Data to use.
------------------------

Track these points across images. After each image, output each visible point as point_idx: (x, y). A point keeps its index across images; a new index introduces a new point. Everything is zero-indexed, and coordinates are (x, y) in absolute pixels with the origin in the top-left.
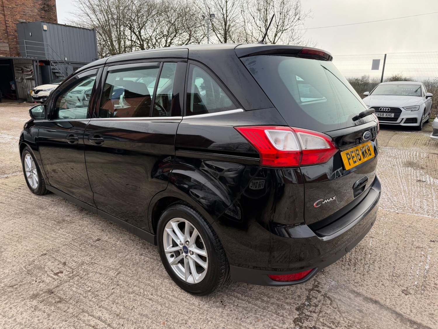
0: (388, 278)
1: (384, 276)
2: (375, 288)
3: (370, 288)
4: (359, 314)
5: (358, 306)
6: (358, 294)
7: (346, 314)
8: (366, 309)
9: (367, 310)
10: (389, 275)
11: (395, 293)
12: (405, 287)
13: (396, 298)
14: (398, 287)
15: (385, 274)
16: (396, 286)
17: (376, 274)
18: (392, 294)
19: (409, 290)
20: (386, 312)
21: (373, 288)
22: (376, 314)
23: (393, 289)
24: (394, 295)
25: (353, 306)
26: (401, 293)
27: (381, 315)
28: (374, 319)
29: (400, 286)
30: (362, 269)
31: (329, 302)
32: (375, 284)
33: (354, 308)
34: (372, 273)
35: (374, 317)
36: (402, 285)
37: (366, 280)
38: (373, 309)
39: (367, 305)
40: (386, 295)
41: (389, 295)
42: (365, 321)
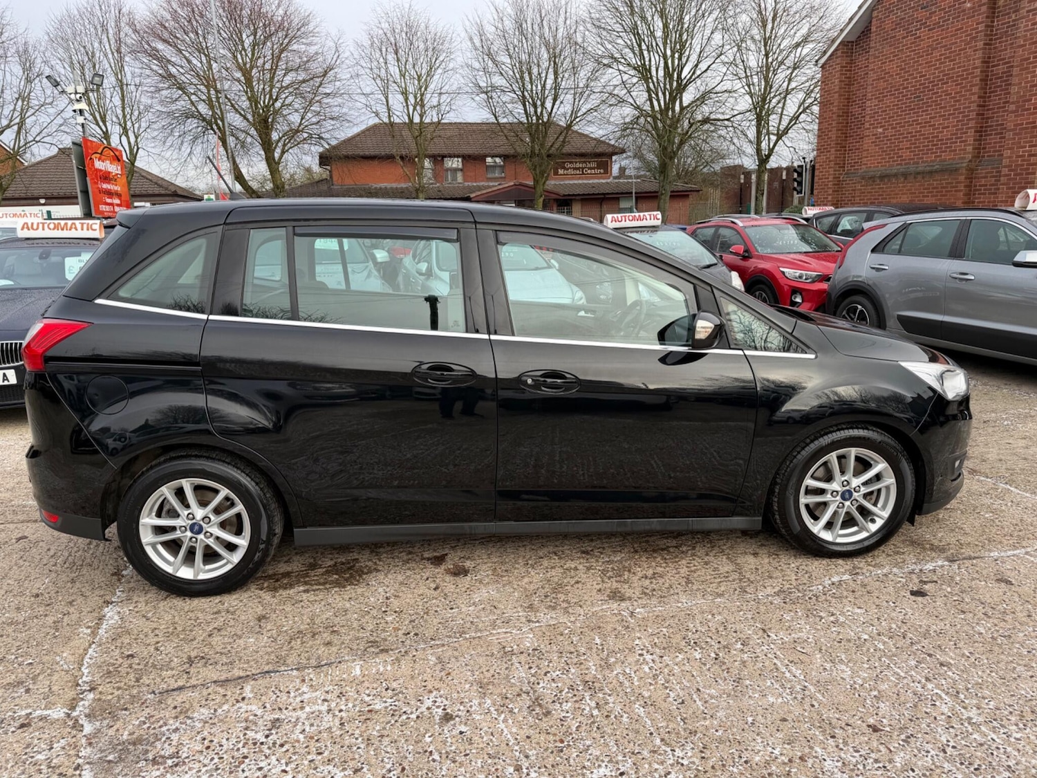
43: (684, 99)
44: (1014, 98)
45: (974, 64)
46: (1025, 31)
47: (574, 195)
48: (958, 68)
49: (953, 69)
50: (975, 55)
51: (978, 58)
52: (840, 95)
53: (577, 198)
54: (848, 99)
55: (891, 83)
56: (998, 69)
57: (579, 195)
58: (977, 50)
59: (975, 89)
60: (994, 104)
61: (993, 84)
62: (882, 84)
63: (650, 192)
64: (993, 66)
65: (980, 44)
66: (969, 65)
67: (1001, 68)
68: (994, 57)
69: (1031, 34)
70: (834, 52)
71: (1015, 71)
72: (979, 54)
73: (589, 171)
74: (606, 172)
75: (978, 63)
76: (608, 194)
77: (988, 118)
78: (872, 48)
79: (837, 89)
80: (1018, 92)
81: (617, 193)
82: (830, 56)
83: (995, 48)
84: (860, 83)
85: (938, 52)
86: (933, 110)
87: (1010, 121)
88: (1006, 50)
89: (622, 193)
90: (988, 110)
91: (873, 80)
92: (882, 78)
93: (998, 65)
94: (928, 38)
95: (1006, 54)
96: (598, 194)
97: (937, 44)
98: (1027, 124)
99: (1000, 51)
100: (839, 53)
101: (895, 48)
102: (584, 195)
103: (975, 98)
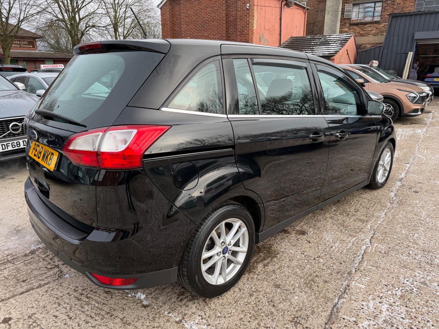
0: (36, 315)
1: (41, 313)
2: (34, 299)
3: (37, 296)
4: (22, 279)
5: (29, 282)
6: (40, 286)
7: (29, 272)
8: (23, 285)
9: (21, 285)
10: (39, 319)
11: (15, 312)
12: (13, 324)
13: (10, 309)
14: (19, 317)
15: (43, 315)
16: (20, 316)
17: (50, 308)
18: (16, 308)
19: (6, 325)
20: (7, 297)
21: (36, 298)
22: (12, 289)
23: (20, 312)
24: (14, 309)
25: (32, 279)
26: (11, 316)
27: (8, 292)
28: (9, 286)
29: (17, 320)
30: (67, 301)
31: (49, 267)
32: (39, 302)
33: (31, 278)
34: (54, 306)
35: (12, 286)
36: (17, 322)
37: (49, 297)
38: (18, 290)
39: (25, 288)
40: (20, 303)
41: (17, 305)
42: (14, 280)
43: (80, 14)
44: (239, 30)
45: (223, 15)
46: (240, 6)
47: (19, 58)
48: (217, 16)
49: (215, 16)
50: (223, 12)
51: (224, 14)
52: (170, 22)
53: (21, 59)
54: (173, 23)
55: (191, 19)
56: (230, 19)
57: (21, 58)
58: (223, 10)
59: (224, 25)
60: (230, 32)
61: (229, 24)
62: (187, 19)
63: (61, 59)
64: (229, 17)
65: (224, 8)
66: (221, 16)
67: (232, 18)
68: (229, 14)
69: (242, 7)
70: (165, 3)
71: (238, 20)
72: (224, 12)
73: (24, 46)
74: (34, 47)
75: (224, 15)
76: (38, 58)
77: (229, 37)
78: (182, 3)
79: (168, 19)
80: (240, 28)
81: (44, 58)
82: (164, 4)
83: (229, 10)
84: (177, 17)
85: (209, 9)
86: (209, 31)
87: (238, 38)
88: (233, 12)
89: (46, 58)
90: (229, 33)
91: (184, 17)
92: (187, 17)
93: (231, 17)
94: (204, 3)
95: (233, 13)
96: (33, 58)
97: (208, 6)
98: (244, 40)
99: (231, 12)
100: (168, 4)
101: (191, 5)
102: (24, 58)
103: (224, 28)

------------------------

Exercise brief.
Can you convert all of the lines above into a Markdown table with a Row column for the row number and a Line column for the line, skipping blank lines and leaving the pictures out?

Your solution.
| Row | Line |
|---|---|
| 1 | Track these points across images. After each image, output each visible point as point_idx: (x, y). A point keeps its index across images; a new index introduces a new point. Everything is zero-indexed, and coordinates are (x, y) in absolute pixels with the origin in the top-left. |
| 2 | 0: (388, 278) |
| 3 | 1: (384, 276) |
| 4 | 2: (375, 288) |
| 5 | 3: (370, 288) |
| 6 | 4: (359, 314) |
| 7 | 5: (358, 306) |
| 8 | 6: (358, 294) |
| 9 | 7: (346, 314) |
| 10 | 8: (366, 309) |
| 11 | 9: (367, 310) |
| 12 | 10: (389, 275) |
| 13 | 11: (395, 293) |
| 14 | 12: (405, 287) |
| 15 | 13: (396, 298) |
| 16 | 14: (398, 287) |
| 17 | 15: (385, 274) |
| 18 | 16: (396, 286) |
| 19 | 17: (376, 274) |
| 20 | 18: (392, 294) |
| 21 | 19: (409, 290) |
| 22 | 20: (386, 312) |
| 23 | 21: (373, 288) |
| 24 | 22: (376, 314) |
| 25 | 23: (393, 289) |
| 26 | 24: (394, 295) |
| 27 | 25: (353, 306) |
| 28 | 26: (401, 293) |
| 29 | 27: (381, 315) |
| 30 | 28: (374, 319) |
| 31 | 29: (400, 286) |
| 32 | 30: (362, 269) |
| 33 | 31: (329, 302) |
| 34 | 32: (375, 284) |
| 35 | 33: (354, 308) |
| 36 | 34: (372, 273) |
| 37 | 35: (374, 317) |
| 38 | 36: (402, 285) |
| 39 | 37: (366, 280) |
| 40 | 38: (373, 309) |
| 41 | 39: (367, 305) |
| 42 | 40: (386, 295) |
| 43 | 41: (389, 295) |
| 44 | 42: (365, 321) |
| 45 | 43: (684, 99) |
| 46 | 44: (1014, 98) |
| 47 | 45: (974, 64) |
| 48 | 46: (1025, 31) |
| 49 | 47: (574, 195) |
| 50 | 48: (958, 68) |
| 51 | 49: (953, 69) |
| 52 | 50: (975, 55) |
| 53 | 51: (978, 58) |
| 54 | 52: (840, 95) |
| 55 | 53: (577, 198) |
| 56 | 54: (848, 99) |
| 57 | 55: (891, 83) |
| 58 | 56: (998, 69) |
| 59 | 57: (579, 195) |
| 60 | 58: (977, 50) |
| 61 | 59: (975, 89) |
| 62 | 60: (994, 104) |
| 63 | 61: (993, 84) |
| 64 | 62: (882, 84) |
| 65 | 63: (650, 192) |
| 66 | 64: (993, 66) |
| 67 | 65: (980, 44) |
| 68 | 66: (969, 65) |
| 69 | 67: (1001, 68) |
| 70 | 68: (994, 57) |
| 71 | 69: (1031, 34) |
| 72 | 70: (834, 52) |
| 73 | 71: (1015, 71) |
| 74 | 72: (979, 54) |
| 75 | 73: (589, 171) |
| 76 | 74: (606, 172) |
| 77 | 75: (978, 63) |
| 78 | 76: (608, 194) |
| 79 | 77: (988, 118) |
| 80 | 78: (872, 48) |
| 81 | 79: (837, 89) |
| 82 | 80: (1018, 92) |
| 83 | 81: (617, 193) |
| 84 | 82: (830, 56) |
| 85 | 83: (995, 48) |
| 86 | 84: (860, 83) |
| 87 | 85: (938, 52) |
| 88 | 86: (933, 110) |
| 89 | 87: (1010, 121) |
| 90 | 88: (1006, 50) |
| 91 | 89: (622, 193) |
| 92 | 90: (988, 110) |
| 93 | 91: (873, 80) |
| 94 | 92: (882, 78) |
| 95 | 93: (998, 65) |
| 96 | 94: (928, 38) |
| 97 | 95: (1006, 54) |
| 98 | 96: (598, 194) |
| 99 | 97: (937, 44) |
| 100 | 98: (1027, 124) |
| 101 | 99: (1000, 51) |
| 102 | 100: (839, 53) |
| 103 | 101: (895, 48) |
| 104 | 102: (584, 195) |
| 105 | 103: (975, 98) |
| 106 | 0: (36, 315) |
| 107 | 1: (41, 313) |
| 108 | 2: (34, 299) |
| 109 | 3: (37, 296) |
| 110 | 4: (22, 279) |
| 111 | 5: (29, 282) |
| 112 | 6: (40, 286) |
| 113 | 7: (29, 272) |
| 114 | 8: (23, 285) |
| 115 | 9: (21, 285) |
| 116 | 10: (39, 319) |
| 117 | 11: (15, 312) |
| 118 | 12: (13, 324) |
| 119 | 13: (10, 309) |
| 120 | 14: (19, 317) |
| 121 | 15: (43, 315) |
| 122 | 16: (20, 316) |
| 123 | 17: (50, 308) |
| 124 | 18: (16, 308) |
| 125 | 19: (6, 325) |
| 126 | 20: (7, 297) |
| 127 | 21: (36, 298) |
| 128 | 22: (12, 289) |
| 129 | 23: (20, 312) |
| 130 | 24: (14, 309) |
| 131 | 25: (32, 279) |
| 132 | 26: (11, 316) |
| 133 | 27: (8, 292) |
| 134 | 28: (9, 286) |
| 135 | 29: (17, 320) |
| 136 | 30: (67, 301) |
| 137 | 31: (49, 267) |
| 138 | 32: (39, 302) |
| 139 | 33: (31, 278) |
| 140 | 34: (54, 306) |
| 141 | 35: (12, 286) |
| 142 | 36: (17, 322) |
| 143 | 37: (49, 297) |
| 144 | 38: (18, 290) |
| 145 | 39: (25, 288) |
| 146 | 40: (20, 303) |
| 147 | 41: (17, 305) |
| 148 | 42: (14, 280) |
| 149 | 43: (80, 14) |
| 150 | 44: (239, 30) |
| 151 | 45: (223, 15) |
| 152 | 46: (240, 6) |
| 153 | 47: (19, 58) |
| 154 | 48: (217, 16) |
| 155 | 49: (215, 16) |
| 156 | 50: (223, 12) |
| 157 | 51: (224, 14) |
| 158 | 52: (170, 22) |
| 159 | 53: (21, 59) |
| 160 | 54: (173, 23) |
| 161 | 55: (191, 19) |
| 162 | 56: (230, 19) |
| 163 | 57: (21, 58) |
| 164 | 58: (223, 10) |
| 165 | 59: (224, 25) |
| 166 | 60: (230, 32) |
| 167 | 61: (229, 24) |
| 168 | 62: (187, 19) |
| 169 | 63: (61, 59) |
| 170 | 64: (229, 17) |
| 171 | 65: (224, 8) |
| 172 | 66: (221, 16) |
| 173 | 67: (232, 18) |
| 174 | 68: (229, 14) |
| 175 | 69: (242, 7) |
| 176 | 70: (165, 3) |
| 177 | 71: (238, 20) |
| 178 | 72: (224, 12) |
| 179 | 73: (24, 46) |
| 180 | 74: (34, 47) |
| 181 | 75: (224, 15) |
| 182 | 76: (38, 58) |
| 183 | 77: (229, 37) |
| 184 | 78: (182, 3) |
| 185 | 79: (168, 19) |
| 186 | 80: (240, 28) |
| 187 | 81: (44, 58) |
| 188 | 82: (164, 4) |
| 189 | 83: (229, 10) |
| 190 | 84: (177, 17) |
| 191 | 85: (209, 9) |
| 192 | 86: (209, 31) |
| 193 | 87: (238, 38) |
| 194 | 88: (233, 12) |
| 195 | 89: (46, 58) |
| 196 | 90: (229, 33) |
| 197 | 91: (184, 17) |
| 198 | 92: (187, 17) |
| 199 | 93: (231, 17) |
| 200 | 94: (204, 3) |
| 201 | 95: (233, 13) |
| 202 | 96: (33, 58) |
| 203 | 97: (208, 6) |
| 204 | 98: (244, 40) |
| 205 | 99: (231, 12) |
| 206 | 100: (168, 4) |
| 207 | 101: (191, 5) |
| 208 | 102: (24, 58) |
| 209 | 103: (224, 28) |